Reading Spatial Data in R

HES 505 Fall 2023: Session 4

Matt Williamson

Objectives

  1. Revisit the components of spatial data

  2. Describe some of the key considerations for thinking about spatial data

  3. Introduce the two primary R packages for spatial workflows

  4. Learn to read and explore spatial objects in R

Describing Absolute Locations

  • Coordinates: 2 or more measurements that specify location relative to a reference system
  • Cartesian coordinate system

  • origin (O) = the point at which both measurement systems intersect

  • Adaptable to multiple dimensions (e.g. z for altitude)

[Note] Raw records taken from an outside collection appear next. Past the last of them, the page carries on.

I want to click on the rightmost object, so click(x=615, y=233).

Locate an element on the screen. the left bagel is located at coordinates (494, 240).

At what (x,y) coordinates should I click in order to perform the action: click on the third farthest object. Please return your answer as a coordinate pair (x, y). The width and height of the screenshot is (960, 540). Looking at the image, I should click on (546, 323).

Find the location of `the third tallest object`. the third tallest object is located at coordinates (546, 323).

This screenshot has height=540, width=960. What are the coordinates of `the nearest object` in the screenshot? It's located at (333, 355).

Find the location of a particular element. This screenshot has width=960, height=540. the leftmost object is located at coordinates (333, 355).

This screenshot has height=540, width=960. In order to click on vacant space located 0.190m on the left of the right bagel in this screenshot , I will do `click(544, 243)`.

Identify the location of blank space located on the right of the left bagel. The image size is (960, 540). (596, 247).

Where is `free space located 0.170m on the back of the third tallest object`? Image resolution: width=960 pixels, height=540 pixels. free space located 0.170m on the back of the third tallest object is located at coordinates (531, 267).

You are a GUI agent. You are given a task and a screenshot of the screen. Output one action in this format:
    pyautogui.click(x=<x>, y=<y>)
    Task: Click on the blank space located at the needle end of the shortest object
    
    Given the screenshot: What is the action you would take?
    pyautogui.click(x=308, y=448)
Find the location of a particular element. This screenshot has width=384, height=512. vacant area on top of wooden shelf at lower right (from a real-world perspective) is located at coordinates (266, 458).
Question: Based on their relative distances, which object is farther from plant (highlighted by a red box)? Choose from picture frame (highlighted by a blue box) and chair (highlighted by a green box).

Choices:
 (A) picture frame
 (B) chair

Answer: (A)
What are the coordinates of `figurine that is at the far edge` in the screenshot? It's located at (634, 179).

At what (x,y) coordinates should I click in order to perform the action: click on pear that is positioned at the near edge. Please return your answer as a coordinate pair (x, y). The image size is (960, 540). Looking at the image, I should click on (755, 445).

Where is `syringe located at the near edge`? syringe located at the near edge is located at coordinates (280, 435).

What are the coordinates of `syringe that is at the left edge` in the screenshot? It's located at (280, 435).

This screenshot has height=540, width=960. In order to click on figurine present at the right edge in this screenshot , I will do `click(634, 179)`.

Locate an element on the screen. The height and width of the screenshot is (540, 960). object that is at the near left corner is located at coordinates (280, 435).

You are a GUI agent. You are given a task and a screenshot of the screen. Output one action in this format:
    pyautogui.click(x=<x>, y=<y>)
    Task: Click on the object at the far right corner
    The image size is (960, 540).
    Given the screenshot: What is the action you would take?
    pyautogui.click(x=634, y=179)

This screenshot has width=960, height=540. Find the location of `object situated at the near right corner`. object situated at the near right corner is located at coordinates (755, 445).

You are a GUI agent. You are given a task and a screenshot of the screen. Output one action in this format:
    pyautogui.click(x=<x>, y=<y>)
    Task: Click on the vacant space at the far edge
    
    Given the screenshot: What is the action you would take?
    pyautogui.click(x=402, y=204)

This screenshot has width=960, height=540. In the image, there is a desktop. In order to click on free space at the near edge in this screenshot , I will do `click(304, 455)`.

Cartesian Coordinate System

Locations on a Globe

  • The earth is not flat…

Latitude and Longitude

Locations on a Globe

  • The earth is not flat…

  • Global Reference Systems (GRS)

  • Graticule: the grid formed by the intersection of longitude and latitude

  • The graticule is based on an ellipsoid model of earth’s surface and contained in the datum

Global Reference Systems

The datum describes which ellipsoid to use and the precise relations between locations on earth’s surface and Cartesian coordinates

  • Geodetic datums (e.g., WGS84): distance from earth’s center of gravity

  • Local data (e.g., NAD83): better models for local variation in earth’s surface

Describing location: extent

  • How much of the world does the data cover?

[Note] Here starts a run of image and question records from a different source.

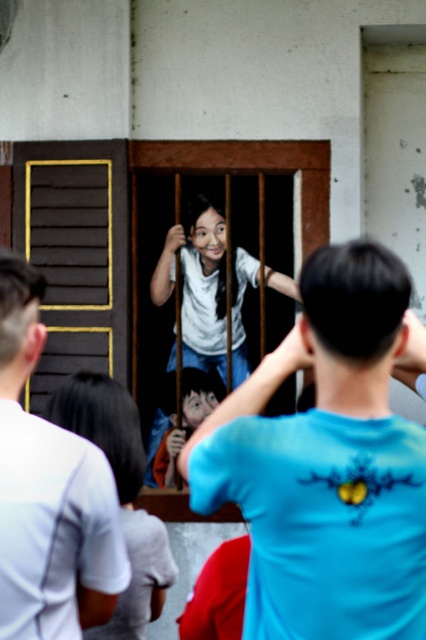
Can you confirm if blue t-shirt at center is positioned to the right of white matte shirt at center?

Yes, blue t-shirt at center is to the right of white matte shirt at center.

The width and height of the screenshot is (426, 640). I want to click on blue t-shirt at center, so coord(327,465).

Which is in front, point (233, 401) or point (210, 284)?

Point (233, 401)

You are a GUI agent. You are given a task and a screenshot of the screen. Output one action in this format:
    pyautogui.click(x=<x>, y=<y>)
    Task: Click on the blue t-shirt at center
    
    Given the screenshot: What is the action you would take?
    pyautogui.click(x=327, y=465)

Does white matte shirt at upper left have a lesser height compared to white matte shirt at center?

Yes, white matte shirt at upper left is shorter than white matte shirt at center.

Is white matte shirt at upper left taller than white matte shirt at center?

Incorrect, white matte shirt at upper left's height is not larger of white matte shirt at center's.

Does point (54, 486) lie in front of point (190, 307)?

That is True.

Locate an element on the screen. The width and height of the screenshot is (426, 640). white matte shirt at upper left is located at coordinates (48, 493).

Is white matte shirt at upper left taller than smooth gray shirt at center?

Indeed, white matte shirt at upper left has a greater height compared to smooth gray shirt at center.

Looking at this image, is white matte shirt at upper left smaller than smooth gray shirt at center?

Yes, white matte shirt at upper left is smaller than smooth gray shirt at center.

This screenshot has height=640, width=426. Describe the element at coordinates (48, 493) in the screenshot. I see `white matte shirt at upper left` at that location.

Find the location of a particular element. Image resolution: width=426 pixels, height=640 pixels. white matte shirt at upper left is located at coordinates (48, 493).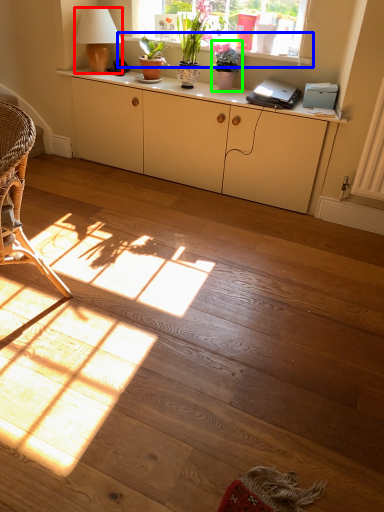
Question: Estimate the real-world distances between objects in this image. Which object is closer to lamp (highlighted by a red box), window sill (highlighted by a blue box) or houseplant (highlighted by a green box)?

Choices:
 (A) window sill
 (B) houseplant

Answer: (B)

  • For rasters, these are the corners of the lattice

  • For vectors, we call this the bounding box

Describing location: resolution

  • Resolution: the accuracy that the location and shape of a map’s features can be depicted

  • Minimum Mapping Unit: The minimum size and dimensions that can be reliably represented at a given map scale.

  • Map scale vs. scale of analysis

The earth is not flat…

Projections

  • But maps, screens, and publications are…

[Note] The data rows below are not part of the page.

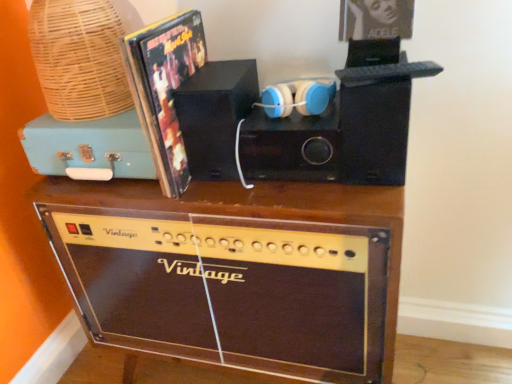
Question: From the image's perspective, is black matte speaker at center, which is the first speaker in left-to-right order, located above or below blue matte headphones at center?

Choices:
 (A) above
 (B) below

Answer: (B)

Question: Do you think black matte speaker at center, which is the first speaker in left-to-right order, is within blue matte headphones at center, or outside of it?

Choices:
 (A) outside
 (B) inside

Answer: (A)

Question: Based on their relative distances, which object is nearer to the blue matte headphones at center?

Choices:
 (A) woven bamboo basket at upper left
 (B) brown wood amplifier at lower center
 (C) shiny plastic album cover at upper left
 (D) black matte speaker at center, which is the first speaker in left-to-right order
 (E) black matte speaker at center, the first speaker when ordered from right to left

Answer: (E)

Question: Considering the real-world distances, which object is farthest from the black matte speaker at center, the first speaker when ordered from right to left?

Choices:
 (A) teal matte suitcase at upper left
 (B) blue matte headphones at center
 (C) black matte speaker at center, which is the first speaker in left-to-right order
 (D) brown wood amplifier at lower center
 (E) woven bamboo basket at upper left

Answer: (E)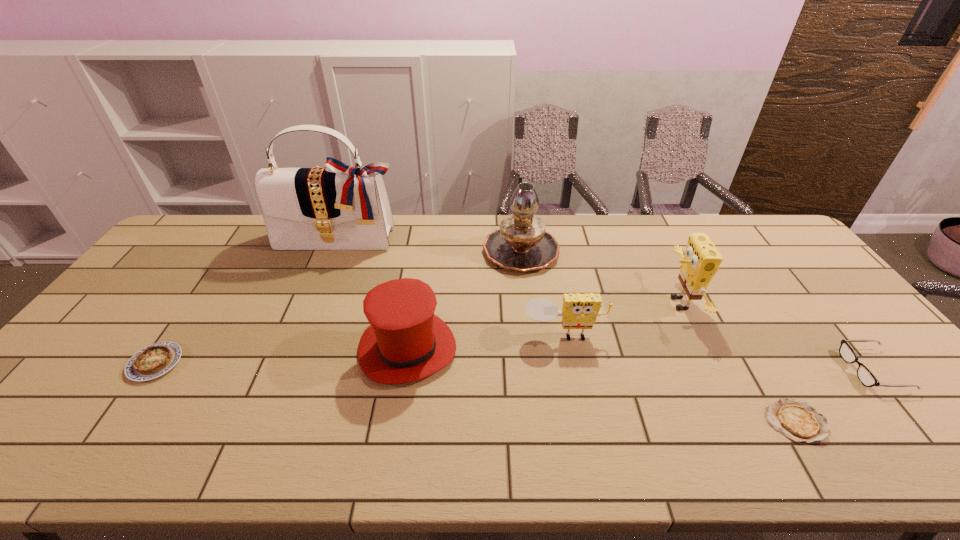
The image size is (960, 540). I want to click on empty space between the satchel and the leftmost object, so click(x=248, y=301).

At what (x,y) coordinates should I click in order to perform the action: click on object identified as the third closest to the taller quiche. Please return your answer as a coordinate pair (x, y). Image resolution: width=960 pixels, height=540 pixels. Looking at the image, I should click on (521, 243).

This screenshot has height=540, width=960. Identify the location of the seventh closest object relative to the hat. (865, 376).

I want to click on vacant space that satisfies the following two spatial constraints: 1. on the front-facing side of the fourth tallest object; 2. on the right side of the tallest object, so click(296, 349).

Where is `vacant space that satisfies the following two spatial constraints: 1. on the front-facing side of the oil lamp; 2. on the right side of the satchel`? The height and width of the screenshot is (540, 960). vacant space that satisfies the following two spatial constraints: 1. on the front-facing side of the oil lamp; 2. on the right side of the satchel is located at coordinates (336, 249).

Identify the location of free space that satisfies the following two spatial constraints: 1. on the face of the right sponge; 2. on the right side of the nearer quiche. (734, 421).

Where is `vacant area in the image that satisfies the following two spatial constraints: 1. on the front-facing side of the nearer quiche; 2. on the left side of the fifth tallest object`? Image resolution: width=960 pixels, height=540 pixels. vacant area in the image that satisfies the following two spatial constraints: 1. on the front-facing side of the nearer quiche; 2. on the left side of the fifth tallest object is located at coordinates (580, 421).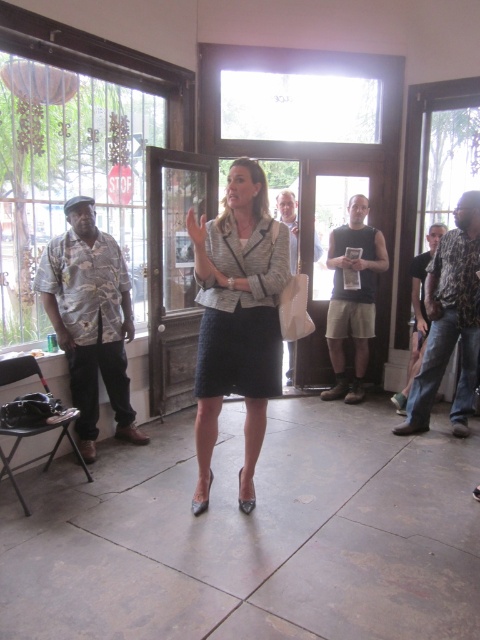
You are an observer in the room. You see the textured gray dress at center and the camouflage shirt at right. Which clothing item is positioned lower in the image?

The textured gray dress at center is located below the camouflage shirt at right, so it is positioned lower in the image.

You are an observer in the room where the woman is speaking. You notice the textured gray dress at center and the camouflage shirt at right. Which of these two items is positioned closer to the left side of the room?

The textured gray dress at center is positioned to the left of the camouflage shirt at right, so it is closer to the left side of the room.

You are a person who is 1.7 meters tall. You are standing in the room and want to reach the textured gray blazer at center. Can you comfortably stretch out your arms to touch it without moving your feet?

The distance between you and the textured gray blazer at center is 2.36 meters. Since the average arm span for a person of your height is about 1.7 meters, you would not be able to comfortably reach it without moving closer.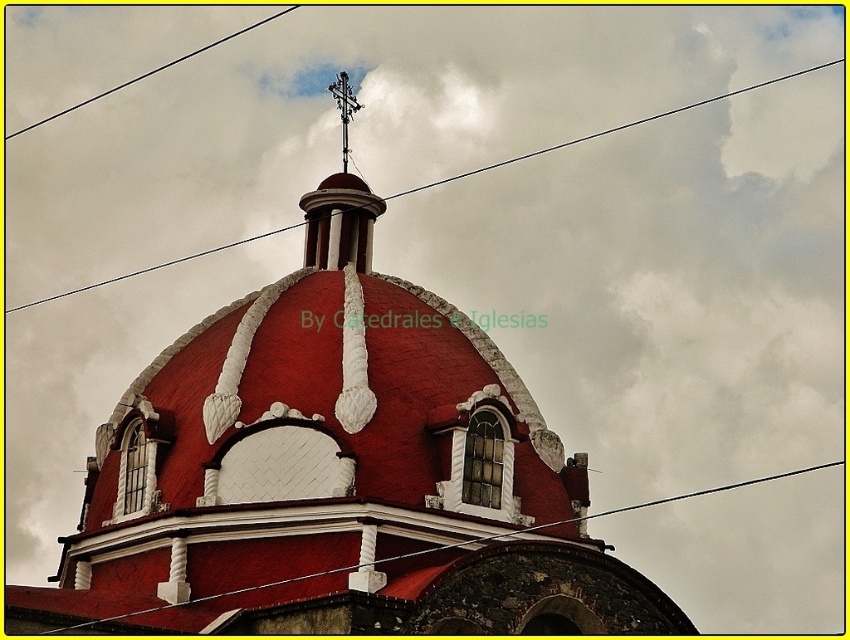
Does black wire at upper center appear over black wire at upper left?

No, black wire at upper center is not above black wire at upper left.

What do you see at coordinates (612, 129) in the screenshot? The height and width of the screenshot is (640, 850). I see `black wire at upper center` at bounding box center [612, 129].

Where is `black wire at upper center`? This screenshot has height=640, width=850. black wire at upper center is located at coordinates [612, 129].

Can you confirm if metallic wire at upper center is taller than black wire at upper center?

No, metallic wire at upper center is not taller than black wire at upper center.

The height and width of the screenshot is (640, 850). Describe the element at coordinates (346, 582) in the screenshot. I see `metallic wire at upper center` at that location.

Is point (112, 596) closer to viewer compared to point (38, 304)?

That is True.

I want to click on metallic wire at upper center, so click(346, 582).

Does metallic wire at upper center appear over black wire at upper left?

No.

How much distance is there between metallic wire at upper center and black wire at upper left?

metallic wire at upper center and black wire at upper left are 236.52 feet apart from each other.

Is point (183, 630) closer to camera compared to point (63, 112)?

Yes, point (183, 630) is closer to viewer.

Locate an element on the screen. metallic wire at upper center is located at coordinates (346, 582).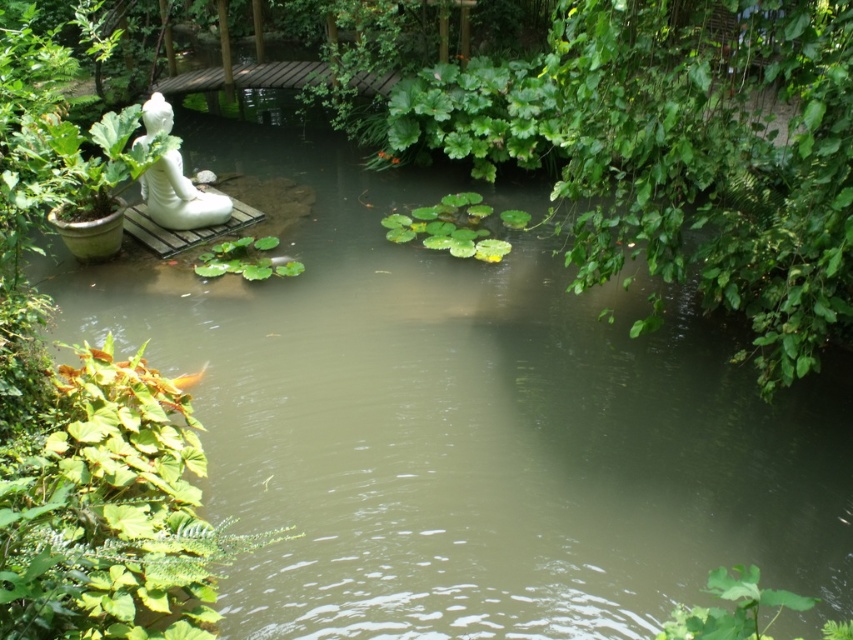
You are standing in the garden and want to water both the green leafy plant at lower left and the green leafy plant at center. Which plant should you water first if you want to start with the one nearest to you?

You should water the green leafy plant at lower left first because it is closer to the viewer than the green leafy plant at center.

You are standing at the center of the garden looking towards the wooden platform with the statue. Which direction should you move to find the green leafy plant at lower left?

The green leafy plant at lower left is located at point (x=109, y=512), so you should move towards the lower left direction to find it.

You are standing in the garden and want to take a photo of the green leafy plant at lower left and the white glossy statue at upper left. Which object will appear larger in the photo?

The green leafy plant at lower left will appear larger in the photo because it is closer to the viewer than the white glossy statue at upper left.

  • Projections describe how the data should be translated to a flat surface

  • Rely on ‘developable surfaces’

  • Described by the Coordinate Reference System (CRS)

Developable Surfaces

Projection necessarily induces some form of distortion (tearing, compression, or shearing)

Coordinate Reference Systems

  • Some projections minimize distortion of angle, area, or distance

  • Others attempt to avoid extreme distortion of any kind

  • Includes: Datum, ellipsoid, units, and other information (e.g., False Easting, Central Meridian) to further map the projection to the GCS

  • Not all projections have/require all of the parameters

Choosing Projections

  • Equal-area for thematic maps

  • Conformal for presentations

  • Mercator or equidistant for navigation and distance

Geometries, support, and spatial messiness

Geometries

  • Vectors store aggregate the locations of a feature into a geometry
  • Most vector operations require simple, valid geometries

Image Source: Colin Williams (NEON)

Valid Geometries

  • A linestring is simple if it does not intersect
  • Valid polygons
  • Are closed (i.e., the last vertex equals the first)
  • Have holes (inner rings) that inside the the exterior boundary
  • Have holes that touch the exterior at no more than one vertex (they don’t extend across a line) - For multipolygons, adjacent polygons touch only at points
  • Do not repeat their own path

Empty Geometries

  • Empty geometries arise when an operation produces NULL outcomes (like looking for the intersection between two non-intersecting polygons)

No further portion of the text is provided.